Goldie turned her head to give her the eye. "Think what you're saying, Randi," she said. "How can you stand to couple with members of your species who can?"

Zaranda sighed, and rode the rest of the way in thoughtful silence.

It was all but full dark when they arrived back in Tweyar. "Looks deserted," Goldie observed.

"In the weeks we've been here, you might've noticed a tendency for country folk to turn in early."

"Where are our people, though?"

"Dining with the locals? It's been known to happen."

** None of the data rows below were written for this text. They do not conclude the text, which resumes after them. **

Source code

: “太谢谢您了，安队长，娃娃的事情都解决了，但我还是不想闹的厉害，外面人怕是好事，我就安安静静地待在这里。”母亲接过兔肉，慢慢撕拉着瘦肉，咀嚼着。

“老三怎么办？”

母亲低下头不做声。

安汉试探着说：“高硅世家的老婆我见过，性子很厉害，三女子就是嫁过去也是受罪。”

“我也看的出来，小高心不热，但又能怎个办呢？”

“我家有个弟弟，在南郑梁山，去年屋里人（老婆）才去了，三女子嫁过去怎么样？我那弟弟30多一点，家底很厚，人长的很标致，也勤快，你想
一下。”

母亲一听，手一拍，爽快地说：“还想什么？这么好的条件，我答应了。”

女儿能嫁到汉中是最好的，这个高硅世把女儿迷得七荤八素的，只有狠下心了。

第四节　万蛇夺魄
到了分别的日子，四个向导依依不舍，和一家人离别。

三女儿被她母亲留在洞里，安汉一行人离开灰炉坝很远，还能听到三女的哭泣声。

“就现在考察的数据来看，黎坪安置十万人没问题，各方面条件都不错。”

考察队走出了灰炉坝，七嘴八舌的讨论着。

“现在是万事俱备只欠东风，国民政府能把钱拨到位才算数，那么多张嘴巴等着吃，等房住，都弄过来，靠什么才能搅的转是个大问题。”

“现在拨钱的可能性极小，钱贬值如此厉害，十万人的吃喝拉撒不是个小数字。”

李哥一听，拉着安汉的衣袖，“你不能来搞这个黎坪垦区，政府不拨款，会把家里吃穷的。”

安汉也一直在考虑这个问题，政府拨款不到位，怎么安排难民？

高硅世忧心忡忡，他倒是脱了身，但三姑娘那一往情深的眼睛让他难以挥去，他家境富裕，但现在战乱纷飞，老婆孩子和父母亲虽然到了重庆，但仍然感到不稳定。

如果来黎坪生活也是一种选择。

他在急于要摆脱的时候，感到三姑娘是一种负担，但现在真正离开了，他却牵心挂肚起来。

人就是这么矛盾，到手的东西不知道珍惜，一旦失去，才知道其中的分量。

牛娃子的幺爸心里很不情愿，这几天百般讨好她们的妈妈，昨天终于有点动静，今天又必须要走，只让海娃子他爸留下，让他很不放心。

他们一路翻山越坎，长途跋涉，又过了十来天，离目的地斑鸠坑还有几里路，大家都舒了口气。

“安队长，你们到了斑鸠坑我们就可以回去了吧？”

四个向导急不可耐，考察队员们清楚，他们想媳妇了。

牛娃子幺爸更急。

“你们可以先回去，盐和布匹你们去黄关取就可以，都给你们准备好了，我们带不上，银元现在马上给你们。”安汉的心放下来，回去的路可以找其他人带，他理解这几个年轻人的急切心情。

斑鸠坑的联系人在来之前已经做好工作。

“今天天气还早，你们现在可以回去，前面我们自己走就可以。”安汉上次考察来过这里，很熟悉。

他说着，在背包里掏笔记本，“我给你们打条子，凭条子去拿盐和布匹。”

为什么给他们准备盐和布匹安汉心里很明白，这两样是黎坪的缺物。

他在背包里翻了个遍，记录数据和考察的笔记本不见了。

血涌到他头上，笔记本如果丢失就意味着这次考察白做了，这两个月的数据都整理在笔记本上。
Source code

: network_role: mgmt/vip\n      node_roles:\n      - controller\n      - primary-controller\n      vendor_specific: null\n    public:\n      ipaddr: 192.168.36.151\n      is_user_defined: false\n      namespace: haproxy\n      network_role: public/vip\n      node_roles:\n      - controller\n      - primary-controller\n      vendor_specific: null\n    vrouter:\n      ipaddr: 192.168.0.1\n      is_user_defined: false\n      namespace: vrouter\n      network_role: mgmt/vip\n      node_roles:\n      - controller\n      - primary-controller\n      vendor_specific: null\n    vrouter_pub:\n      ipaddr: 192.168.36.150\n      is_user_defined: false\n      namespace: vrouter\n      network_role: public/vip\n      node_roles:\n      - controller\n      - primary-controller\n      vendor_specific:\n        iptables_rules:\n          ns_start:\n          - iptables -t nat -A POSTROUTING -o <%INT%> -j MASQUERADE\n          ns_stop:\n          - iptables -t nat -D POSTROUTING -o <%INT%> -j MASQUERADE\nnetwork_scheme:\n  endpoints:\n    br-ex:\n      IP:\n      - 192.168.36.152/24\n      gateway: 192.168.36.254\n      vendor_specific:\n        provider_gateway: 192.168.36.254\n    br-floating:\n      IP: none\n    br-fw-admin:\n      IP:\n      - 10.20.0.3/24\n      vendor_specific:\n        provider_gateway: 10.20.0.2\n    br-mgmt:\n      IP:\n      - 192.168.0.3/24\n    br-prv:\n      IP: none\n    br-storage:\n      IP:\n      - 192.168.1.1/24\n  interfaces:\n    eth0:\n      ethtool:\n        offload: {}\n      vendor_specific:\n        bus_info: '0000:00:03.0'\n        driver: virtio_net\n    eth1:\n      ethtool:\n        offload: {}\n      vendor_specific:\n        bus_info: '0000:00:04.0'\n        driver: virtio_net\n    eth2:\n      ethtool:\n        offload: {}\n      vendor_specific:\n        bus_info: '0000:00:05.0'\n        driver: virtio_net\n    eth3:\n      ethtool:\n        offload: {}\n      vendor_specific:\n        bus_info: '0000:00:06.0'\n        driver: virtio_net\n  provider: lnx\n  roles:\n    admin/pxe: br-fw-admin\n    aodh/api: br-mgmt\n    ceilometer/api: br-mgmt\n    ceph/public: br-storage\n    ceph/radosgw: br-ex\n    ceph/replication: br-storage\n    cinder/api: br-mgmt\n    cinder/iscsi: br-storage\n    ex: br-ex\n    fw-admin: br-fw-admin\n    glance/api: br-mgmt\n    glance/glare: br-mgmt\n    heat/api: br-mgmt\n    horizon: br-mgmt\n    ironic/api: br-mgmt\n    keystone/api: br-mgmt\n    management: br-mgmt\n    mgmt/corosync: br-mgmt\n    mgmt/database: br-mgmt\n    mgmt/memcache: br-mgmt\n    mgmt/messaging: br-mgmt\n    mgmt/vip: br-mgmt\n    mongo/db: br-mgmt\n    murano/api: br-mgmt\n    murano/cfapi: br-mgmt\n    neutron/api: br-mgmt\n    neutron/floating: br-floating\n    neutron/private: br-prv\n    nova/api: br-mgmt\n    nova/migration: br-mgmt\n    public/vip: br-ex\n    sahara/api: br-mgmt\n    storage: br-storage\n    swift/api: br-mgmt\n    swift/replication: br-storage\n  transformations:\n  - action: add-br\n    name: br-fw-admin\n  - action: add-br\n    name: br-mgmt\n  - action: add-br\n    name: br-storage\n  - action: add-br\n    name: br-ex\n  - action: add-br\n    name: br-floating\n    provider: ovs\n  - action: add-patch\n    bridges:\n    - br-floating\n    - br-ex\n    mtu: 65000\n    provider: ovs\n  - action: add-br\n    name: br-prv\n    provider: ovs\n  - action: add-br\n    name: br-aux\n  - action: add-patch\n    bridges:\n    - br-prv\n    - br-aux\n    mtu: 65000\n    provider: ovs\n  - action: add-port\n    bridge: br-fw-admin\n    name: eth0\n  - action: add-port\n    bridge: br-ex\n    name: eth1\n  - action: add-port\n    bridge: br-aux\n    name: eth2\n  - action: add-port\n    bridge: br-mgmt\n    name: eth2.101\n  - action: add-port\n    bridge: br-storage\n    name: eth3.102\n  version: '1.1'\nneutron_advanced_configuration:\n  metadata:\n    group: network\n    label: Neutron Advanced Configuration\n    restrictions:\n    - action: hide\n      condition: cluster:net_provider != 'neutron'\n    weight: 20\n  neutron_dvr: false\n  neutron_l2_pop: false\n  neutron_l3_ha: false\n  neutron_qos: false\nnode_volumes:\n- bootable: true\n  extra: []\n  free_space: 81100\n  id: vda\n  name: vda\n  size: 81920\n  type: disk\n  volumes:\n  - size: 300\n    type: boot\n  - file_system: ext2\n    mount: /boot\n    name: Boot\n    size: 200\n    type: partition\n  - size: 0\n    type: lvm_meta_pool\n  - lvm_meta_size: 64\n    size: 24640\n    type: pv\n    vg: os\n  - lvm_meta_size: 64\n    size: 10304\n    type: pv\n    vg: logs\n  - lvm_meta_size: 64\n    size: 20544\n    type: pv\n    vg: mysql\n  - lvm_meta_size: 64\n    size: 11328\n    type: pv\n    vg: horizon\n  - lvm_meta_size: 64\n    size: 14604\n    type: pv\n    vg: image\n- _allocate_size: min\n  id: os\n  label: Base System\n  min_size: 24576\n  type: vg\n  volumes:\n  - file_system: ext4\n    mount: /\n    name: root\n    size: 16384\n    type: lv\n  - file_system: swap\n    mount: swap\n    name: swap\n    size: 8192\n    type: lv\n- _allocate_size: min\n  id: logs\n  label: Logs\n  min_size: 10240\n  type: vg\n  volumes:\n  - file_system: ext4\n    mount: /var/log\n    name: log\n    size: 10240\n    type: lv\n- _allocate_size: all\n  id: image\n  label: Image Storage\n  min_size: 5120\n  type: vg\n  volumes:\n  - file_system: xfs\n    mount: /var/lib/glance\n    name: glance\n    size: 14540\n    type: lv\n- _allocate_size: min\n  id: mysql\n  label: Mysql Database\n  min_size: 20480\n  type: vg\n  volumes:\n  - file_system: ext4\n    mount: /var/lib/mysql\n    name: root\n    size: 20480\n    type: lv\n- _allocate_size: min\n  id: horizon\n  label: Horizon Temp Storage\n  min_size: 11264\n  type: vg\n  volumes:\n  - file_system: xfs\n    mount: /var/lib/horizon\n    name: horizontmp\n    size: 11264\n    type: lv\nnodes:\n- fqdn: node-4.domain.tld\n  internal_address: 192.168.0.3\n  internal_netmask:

The mare's reply was a snort.

At the village stable Zaranda rubbed the mare down, brushed her, and left her with her face happily stuck in a trough of grain. She still saw no sign of human pres-ence. Preoccupied with turning the day's events over in her mind, she paid no especial heed.

When she entered the hut she shared with Chenowyn, it was full dark inside. But she immediately noticed the smell of indifferently washed bodies. Keep-ing her hand studiously away from Crackletongue's hilt, she shut the door behind her.

Lantern-glow expanded, pressing gloom back into the corners. Osbard and two village elders sat in chairs with blankets covering their laps, looking grim, which told her little; that was their accustomed expression. Ernico and his friend and fellow trainee Rudigar were there as well. Their faces were flushed. They would not meet her eyes.

"Good evening," she told them gravely. "Should I have knocked?"

"Where have you passed this day, Zaranda Star?" Osbard asked gravely.

"At the village of Pansemil, upriver."

The elders exchanged baleful looks. The youths shuf-fled feet. "And what errand took you there?" asked Storric, a stout, bearded man. Owner and operator of Tweyar's water-powered mill, he was father to Bord.

"I was discussing with them the possibility of train-ing them in the use of arms, as I'm training you."

A hiss of intaken breath. Osbard glanced right and left at his fellows, then back at her.

"So you stand convicted of your treachery," he said, "by your own mouth."

From under the blanket, he produced a cocked and loaded crossbow and aimed it at Zaranda's heart.